Problem requirements:
Answer from the NLP-Cube issue thread:
1. How many columns did NLP-Cube fail to find inside a sentence?
2. Which branch of NLP-Cube is recommended for building your own model?
3. What character might a problem line in the file fail to start with?

Selected passage:
»»
Closed FChrispz closed 3 years ago
Hi @FChrispz ,
Thank you for using NLP-Cube. There seems to be an issue with the trainset file. The error refers to the fact that NLPCube did not find 10 columns inside a sentence. You should try validating your input data using the UD Tools: https://github.com/UniversalDependencies/tools (specifically validate.py).
I would also recommend that, if you are trying to build your own model, you should switch to the 3.0 branch of NLP-Cube. It is still under development, but it will give a significant boost in both runtime performance and accuracy (significant differences!).
If you want, I can assist you in training the new pipeline.
Best, Tibi
Hi @tiberiu44 ,
Many thanks for your help! First of all I will try to validate the datasets with the UD tools - but yes it would be great to switch to the 3.0 branch of NLP-cube!
Best,
Chris
Hi @tiberiu44 , sorry for late reply. We tried to validate our test data-set using the UD validation tool but there are too many errors. Could you please have a quick look at the logfile? We also tried to validate the UD file used to train NLPcube but there are errors even with this file (I attach this logfile as well). Thanks for your help.
No problem.
I don't really know how you can fix the errors in your file. Aside for many reported UD standard violations (which will not actually impact NLP-Cube training), it is possible that you have a line (or more lines) in your file that doesn't start with #
and doesn't contain a valid sentence entry (missing TABS
, missing columns or something like this).
If this is an option for you, you can post the data here as an attachment and I can look over it. Otherwise, there is nothing else I can do.
««
Available data:
»»
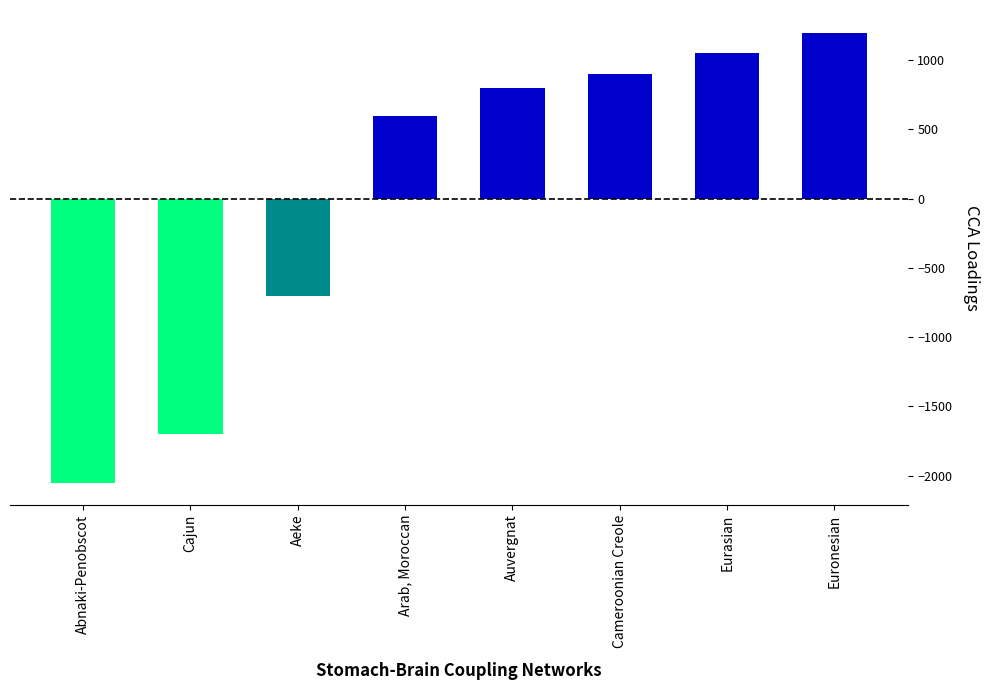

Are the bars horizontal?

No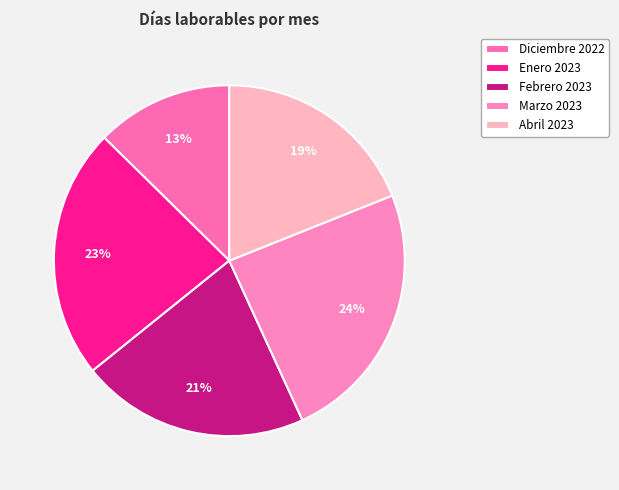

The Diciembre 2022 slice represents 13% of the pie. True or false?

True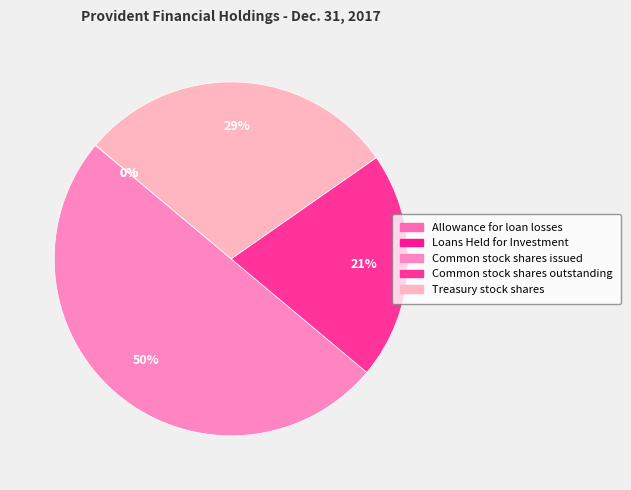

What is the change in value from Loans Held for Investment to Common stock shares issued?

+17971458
««
Written reply:
1. 10
2. The 3.0 branch
3. #